Du côté palestinien, on est habitué à tout ça. Alors pour se donner de la force, on chante, on crie, on charrie les shebab lorsqu’ils lancent des pierres bien loin de leur cible, on applaudit lorsque les gaz lacrymogènes sont renvoyés à leur expéditeur. Chaque vendredi, chaque samedi les mêmes scènes se répètent. On sent le mépris et la haine des soldats face à eux. Ils se moquent des shebab en imitant leur jet de pierre et s’amusent à leur faire peur en braquant leur arme sur eux. Parfois ils tirent, ça doit dépendre de leur humeur, ça ressemble tellement à un jeu pour eux. Mais il en faut plus pour décourager les habitant-e-s.
Ce jour là, la presse et de nombreux internationaux sont présents et les soldats ont l’air de le savoir. Pas de blessés graves, pas de personnes tuées. Mais lorsque la manifestation touche à sa fin, que les soldats se retirent de la rue principale et que les internationaux s’en vont, on commence à entendre des tirs à balles réelles qui viennent du haut du village. On monte la rue, la boule au ventre pour rejoindre les quelques manifestants qui attendent le départ des soldats.

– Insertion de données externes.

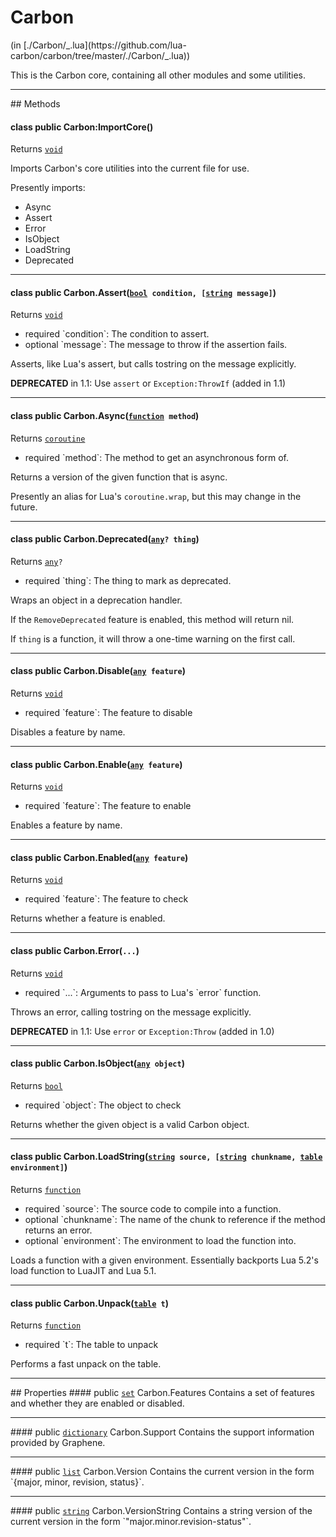 <h1 class="class-title">Carbon</h1>
<span class="file-link">(in [./Carbon/_.lua](https://github.com/lua-carbon/carbon/tree/master/./Carbon/_.lua))</span><br/>

This is the Carbon core, containing all other modules and some utilities.


<hr />
## Methods
<h4 class="method-name"><span class="doc-scope doc-class">class</span> <span class="doc-visibility doc-public">public</span> Carbon:ImportCore()</h4>
<p class="method-returns bold">Returns <code><a href="Types#void">void</a></code></p>
<ul class="doc-arg-list">

</ul>

Imports Carbon's core utilities into the current file for use.

Presently imports:
<ul><li>Async<li>Assert</li><li>Error</li><li>IsObject</li><li>LoadString</li><li>Deprecated</li></li></ul>
<hr/>
<h4 class="method-name"><span class="doc-scope doc-class">class</span> <span class="doc-visibility doc-public">public</span> Carbon.Assert(<code><a href="Types#bool">bool</a> condition, [<a href="Types#string">string</a> message]</code>)</h4>
<p class="method-returns bold">Returns <code><a href="Types#void">void</a></code></p>
<ul class="doc-arg-list">
<li><span class="doc-arg-level doc-required">required</span>  `condition`: The condition to assert.</li>
<li><span class="doc-arg-level doc-optional">optional</span>  `message`: The message to throw if the assertion fails.</li>
</ul>

Asserts, like Lua's assert, but calls tostring on the message explicitly.

**DEPRECATED** in 1.1: Use <code>assert</code> or <code>Exception:ThrowIf</code> (added in 1.1)
<hr/>
<h4 class="method-name"><span class="doc-scope doc-class">class</span> <span class="doc-visibility doc-public">public</span> Carbon.Async(<code><a href="Types#function">function</a> method</code>)</h4>
<p class="method-returns bold">Returns <code><a href="Types#coroutine">coroutine</a></code></p>
<ul class="doc-arg-list">
<li><span class="doc-arg-level doc-required">required</span>  `method`: The method to get an asynchronous form of.</li>
</ul>

Returns a version of the given function that is async.

Presently an alias for Lua's <code>coroutine.wrap</code>, but this may change in the future.
<hr/>
<h4 class="method-name"><span class="doc-scope doc-class">class</span> <span class="doc-visibility doc-public">public</span> Carbon.Deprecated(<code><a href="Types#any">any</a>? thing</code>)</h4>
<p class="method-returns bold">Returns <code><a href="Types#any">any</a>?</code></p>
<ul class="doc-arg-list">
<li><span class="doc-arg-level doc-required">required</span>  `thing`: The thing to mark as deprecated.</li>
</ul>

Wraps an object in a deprecation handler.

If the <code>RemoveDeprecated</code> feature is enabled, this method will return nil.

If <code>thing</code> is a function, it will throw a one-time warning on the first call.
<hr/>
<h4 class="method-name"><span class="doc-scope doc-class">class</span> <span class="doc-visibility doc-public">public</span> Carbon.Disable(<code><a href="Types#any">any</a> feature</code>)</h4>
<p class="method-returns bold">Returns <code><a href="Types#void">void</a></code></p>
<ul class="doc-arg-list">
<li><span class="doc-arg-level doc-required">required</span>  `feature`: The feature to disable</li>
</ul>

Disables a feature by name.
<hr/>
<h4 class="method-name"><span class="doc-scope doc-class">class</span> <span class="doc-visibility doc-public">public</span> Carbon.Enable(<code><a href="Types#any">any</a> feature</code>)</h4>
<p class="method-returns bold">Returns <code><a href="Types#void">void</a></code></p>
<ul class="doc-arg-list">
<li><span class="doc-arg-level doc-required">required</span>  `feature`: The feature to enable</li>
</ul>

Enables a feature by name.
<hr/>
<h4 class="method-name"><span class="doc-scope doc-class">class</span> <span class="doc-visibility doc-public">public</span> Carbon.Enabled(<code><a href="Types#any">any</a> feature</code>)</h4>
<p class="method-returns bold">Returns <code><a href="Types#void">void</a></code></p>
<ul class="doc-arg-list">
<li><span class="doc-arg-level doc-required">required</span>  `feature`: The feature to check</li>
</ul>

Returns whether a feature is enabled.
<hr/>
<h4 class="method-name"><span class="doc-scope doc-class">class</span> <span class="doc-visibility doc-public">public</span> Carbon.Error(<code>...</code>)</h4>
<p class="method-returns bold">Returns <code><a href="Types#void">void</a></code></p>
<ul class="doc-arg-list">
<li><span class="doc-arg-level doc-required">required</span>  `...`: Arguments to pass to Lua's `error` function.</li>
</ul>

Throws an error, calling tostring on the message explicitly.

**DEPRECATED** in 1.1: Use <code>error</code> or <code>Exception:Throw</code> (added in 1.0)
<hr/>
<h4 class="method-name"><span class="doc-scope doc-class">class</span> <span class="doc-visibility doc-public">public</span> Carbon.IsObject(<code><a href="Types#any">any</a> object</code>)</h4>
<p class="method-returns bold">Returns <code><a href="Types#bool">bool</a></code></p>
<ul class="doc-arg-list">
<li><span class="doc-arg-level doc-required">required</span>  `object`: The object to check</li>
</ul>

Returns whether the given object is a valid Carbon object.
<hr/>
<h4 class="method-name"><span class="doc-scope doc-class">class</span> <span class="doc-visibility doc-public">public</span> Carbon.LoadString(<code><a href="Types#string">string</a> source, [<a href="Types#string">string</a> chunkname, <a href="Types#table">table</a> environment]</code>)</h4>
<p class="method-returns bold">Returns <code><a href="Types#function">function</a></code></p>
<ul class="doc-arg-list">
<li><span class="doc-arg-level doc-required">required</span>  `source`: The source code to compile into a function.</li>
<li><span class="doc-arg-level doc-optional">optional</span>  `chunkname`: The name of the chunk to reference if the method returns an error.</li>
<li><span class="doc-arg-level doc-optional">optional</span>  `environment`: The environment to load the function into.</li>
</ul>

Loads a function with a given environment.
Essentially backports Lua 5.2's load function to LuaJIT and Lua 5.1.
<hr/>
<h4 class="method-name"><span class="doc-scope doc-class">class</span> <span class="doc-visibility doc-public">public</span> Carbon.Unpack(<code><a href="Types#table">table</a> t</code>)</h4>
<p class="method-returns bold">Returns <code><a href="Types#function">function</a></code></p>
<ul class="doc-arg-list">
<li><span class="doc-arg-level doc-required">required</span>  `t`: The table to unpack</li>
</ul>

Performs a fast unpack on the table.

<hr />
## Properties
#### <span class="doc-visibility doc-public">public</span> <code><a href="Types#set">set</a></code> Carbon.Features
Contains a set of features and whether they are enabled or disabled.
<hr/>
#### <span class="doc-visibility doc-public">public</span> <code><a href="Types#dictionary">dictionary</a></code> Carbon.Support
Contains the support information provided by Graphene.
<hr/>
#### <span class="doc-visibility doc-public">public</span> <code><a href="Types#list">list</a></code> Carbon.Version
Contains the current version in the form `{major, minor, revision, status}`.
<hr/>
#### <span class="doc-visibility doc-public">public</span> <code><a href="Types#string">string</a></code> Carbon.VersionString
Contains a string version of the current version in the form `"major.minor.revision-status"`.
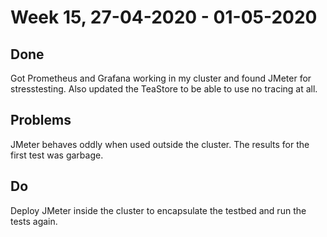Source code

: # Week 15, 27-04-2020 - 01-05-2020
## Done
Got Prometheus and Grafana working in my cluster and found JMeter for stresstesting. Also updated the TeaStore to be able to use no tracing at all.
## Problems
JMeter behaves oddly when used outside the cluster. The results for the first test was garbage.
## Do
Deploy JMeter inside the cluster to encapsulate the testbed and run the tests again.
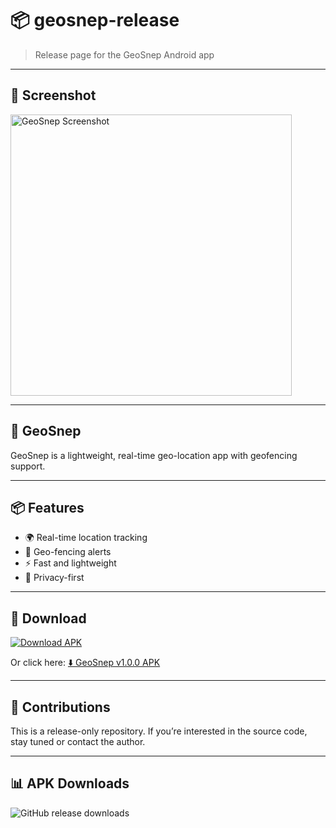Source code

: # 📦 geosnep-release
> Release page for the GeoSnep Android app

---

## 📸 Screenshot

<img src="https://github.com/user-attachments/assets/fabe2829-2b40-422d-8214-4e86041dcc13" alt="GeoSnep Screenshot" width="450"/>

---

## 📍 GeoSnep

GeoSnep is a lightweight, real-time geo-location app with geofencing support.

---

## 📦 Features

- 🌍 Real-time location tracking  
- 🚧 Geo-fencing alerts  
- ⚡ Fast and lightweight  
- 🔐 Privacy-first

---

## 🚀 Download

[![Download APK](https://img.shields.io/badge/Download-GeoSnep-blue.svg?style=for-the-badge&logo=android)](https://github.com/jatin04-boop/geosnep-release/releases/download/v1.0.0/GeoSnep.apk)

Or click here: [⬇️ GeoSnep v1.0.0 APK](https://github.com/jatin04-boop/geosnep-release/releases/download/v1.0.0/GeoSnep.apk)

---

## 🤝 Contributions

This is a release-only repository. If you’re interested in the source code, stay tuned or contact the author.

---

## 📊 APK Downloads

![GitHub release downloads](https://img.shields.io/github/downloads/jatin04-boop/geosnep-release/total?label=APK%20Downloads&style=for-the-badge)
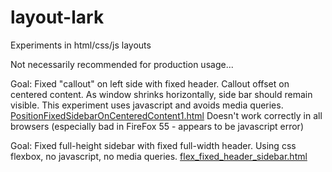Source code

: # layout-lark
Experiments in html/css/js layouts

Not necessarily recommended for production usage...

Goal: Fixed "callout" on left side with fixed header.  Callout offset on centered content.
As window shrinks horizontally, side bar should remain visible. This experiment uses javascript and avoids media queries.
[PositionFixedSidebarOnCenteredContent1.html](https://rawgit.com/davisnw/layout-lark/master/PositionFixedSidebarOnCenteredContent1.html)
Doesn't work correctly in all browsers (especially bad in FireFox 55 - appears to be javascript error)

Goal: Fixed full-height sidebar with fixed full-width header.  Using css flexbox, no javascript, no media queries.
[flex_fixed_header_sidebar.html](https://rawgit.com/davisnw/layout-lark/master/flex_fixed_header_sidebar.html)
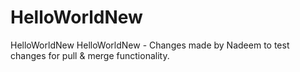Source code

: # HelloWorldNew
HelloWorldNew
HelloWorldNew - Changes made by Nadeem to test changes for pull & merge functionality.
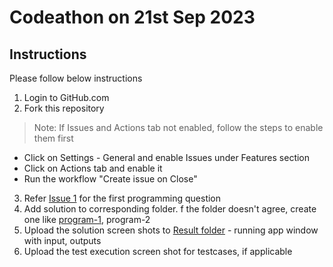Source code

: # Codeathon on 21st Sep 2023

## Instructions
Please follow below instructions
  1. Login to GitHub.com
  2. Fork this repository

  > Note: If Issues and Actions tab not enabled, follow the steps to enable them first
   <ul><li>Click on Settings - General and enable Issues under Features section</li>
   <li>Click on Actions tab and enable it</li>  
   <li>Run the workflow "Create issue on Close"
   </li></ul>

  3. Refer [Issue 1](https://github.com/ambilykk/airindia-codeathon-sep23/issues/1) for the first programming question
  4. Add solution to corresponding folder. f the folder doesn't agree, create one like [program-1](./program-1), program-2
  5. Upload the solution screen shots to [Result folder](./result) - running app window with input, outputs
  6. Upload the test execution screen shot for testcases, if applicable


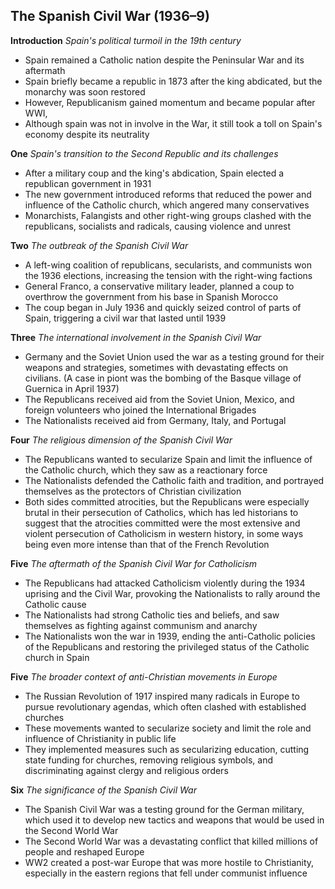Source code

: ## The Spanish Civil War (1936–9)

**Introduction** _Spain's political turmoil in the 19th century_

- Spain remained a Catholic nation despite the Peninsular War and its aftermath
- Spain briefly became a republic in 1873 after the king abdicated, but the monarchy was soon restored
- However, Republicanism gained momentum and became popular after WWI,
- Although spain was not in involve in the War, it still took a toll on Spain's economy despite its neutrality

**One** _Spain's transition to the Second Republic and its challenges_

- After a military coup and the king's abdication, Spain elected a republican government in 1931
- The new government introduced reforms that reduced the power and influence of the Catholic church, which angered many conservatives
- Monarchists, Falangists and other right-wing groups clashed with the republicans, socialists and radicals, causing violence and unrest

**Two** _The outbreak of the Spanish Civil War_

- A left-wing coalition of republicans, secularists, and communists won the 1936 elections, increasing the tension with the right-wing factions
- General Franco, a conservative military leader, planned a coup to overthrow the government from his base in Spanish Morocco
- The coup began in July 1936 and quickly seized control of parts of Spain, triggering a civil war that lasted until 1939

**Three** _The international involvement in the Spanish Civil War_

- Germany and the Soviet Union used the war as a testing ground for their weapons and strategies, sometimes with devastating effects on civilians. (A case in piont was the bombing of the Basque village of Guernica in April 1937)
- The Republicans received aid from the Soviet Union, Mexico, and foreign volunteers who joined the International Brigades
- The Nationalists received aid from Germany, Italy, and Portugal

**Four** _The religious dimension of the Spanish Civil War_

- The Republicans wanted to secularize Spain and limit the influence of the Catholic church, which they saw as a reactionary force
- The Nationalists defended the Catholic faith and tradition, and portrayed themselves as the protectors of Christian civilization
- Both sides committed atrocities, but the Republicans were especially brutal in their persecution of Catholics, which has led historians to suggest that the atrocities committed were the most extensive and violent persecution of Catholicism in western history, in some ways
  being even more intense than that of the French Revolution

**Five** _The aftermath of the Spanish Civil War for Catholicism_

- The Republicans had attacked Catholicism violently during the 1934 uprising and the Civil War, provoking the Nationalists to rally around the Catholic cause
- The Nationalists had strong Catholic ties and beliefs, and saw themselves as fighting against communism and anarchy
- The Nationalists won the war in 1939, ending the anti-Catholic policies of the Republicans and restoring the privileged status of the Catholic church in Spain

**Five** _The broader context of anti-Christian movements in Europe_

- The Russian Revolution of 1917 inspired many radicals in Europe to pursue revolutionary agendas, which often clashed with established churches
- These movements wanted to secularize society and limit the role and influence of Christianity in public life
- They implemented measures such as secularizing education, cutting state funding for churches, removing religious symbols, and discriminating against clergy and religious orders

**Six** _The significance of the Spanish Civil War_

- The Spanish Civil War was a testing ground for the German military, which used it to develop new tactics and weapons that would be used in the Second World War
- The Second World War was a devastating conflict that killed millions of people and reshaped Europe
- WW2 created a post-war Europe that was more hostile to Christianity, especially in the eastern regions that fell under communist influence

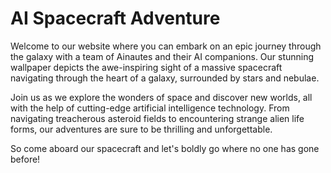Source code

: <!--
Write me markdown content of website with wallpaper:

"A team of Ainautes and their AI companions piloting a massive spacecraft through the heart of a galaxy, with stars and nebulae all around them."

The header of the page should not be copy of the text but rather a real content of the website which is using this wallpaper.
-->

<!--font:Poppins-->

# AI Spacecraft Adventure

Welcome to our website where you can embark on an epic journey through the galaxy with a team of Ainautes and their AI companions. Our stunning wallpaper depicts the awe-inspiring sight of a massive spacecraft navigating through the heart of a galaxy, surrounded by stars and nebulae.

Join us as we explore the wonders of space and discover new worlds, all with the help of cutting-edge artificial intelligence technology. From navigating treacherous asteroid fields to encountering strange alien life forms, our adventures are sure to be thrilling and unforgettable.

So come aboard our spacecraft and let's boldly go where no one has gone before!

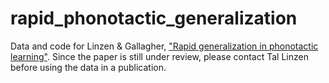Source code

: # rapid_phonotactic_generalization
Data and code for Linzen &amp; Gallagher, ["Rapid generalization in phonotactic learning"](http://ling.auf.net/lingbuzz/002656). Since the paper is still under review, please contact Tal Linzen before using the data in a publication.
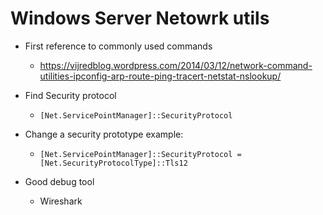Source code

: Windows Server Netowrk utils
============================

* First reference to commonly used commands 
    - https://vijredblog.wordpress.com/2014/03/12/network-command-utilities-ipconfig-arp-route-ping-tracert-netstat-nslookup/ 

* Find Security protocol
    - `[Net.ServicePointManager]::SecurityProtocol`
* Change a security prototype example:
    - `[Net.ServicePointManager]::SecurityProtocol = [Net.SecurityProtocolType]::Tls12`
* Good debug tool
    - Wireshark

Quelques tirs retentissent encore une fois puis plus rien. Personne n’a été touché, et nous ne parvenons pas à savoir s’ils visaient quelqu’un ou non. 
Il est 16h30. Les habitant-e-s rentrent chez eux pour profiter enfin de leur jour de repos. Peut-être que les enfants auront le temps de jouer et de penser à autre chose avant que tout cela ne reprenne demain.